▶ [과제 안내]:
아래 기록에서 문자열 "TRAINING"가 들어 있는 줄의 수를 세어 숫자만 쓰세요. 대소문자를 구분합니다.

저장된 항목
————————

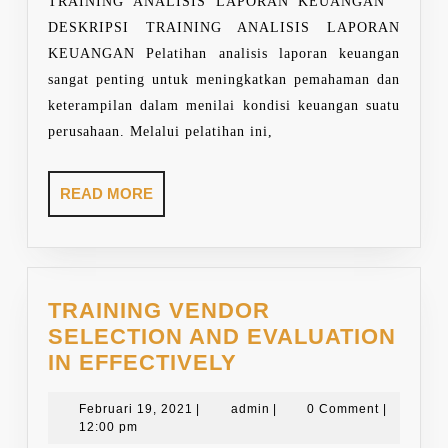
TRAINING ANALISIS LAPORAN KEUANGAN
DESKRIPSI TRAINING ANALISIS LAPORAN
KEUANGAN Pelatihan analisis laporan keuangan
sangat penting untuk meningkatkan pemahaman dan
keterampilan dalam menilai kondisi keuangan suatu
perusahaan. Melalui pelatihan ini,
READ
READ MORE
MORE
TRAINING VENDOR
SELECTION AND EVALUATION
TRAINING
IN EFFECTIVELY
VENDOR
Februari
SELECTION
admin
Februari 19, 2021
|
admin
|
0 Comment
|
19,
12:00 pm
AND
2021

————————

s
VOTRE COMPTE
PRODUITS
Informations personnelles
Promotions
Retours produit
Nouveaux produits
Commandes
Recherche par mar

————————

▶ [과제 풀이]:
4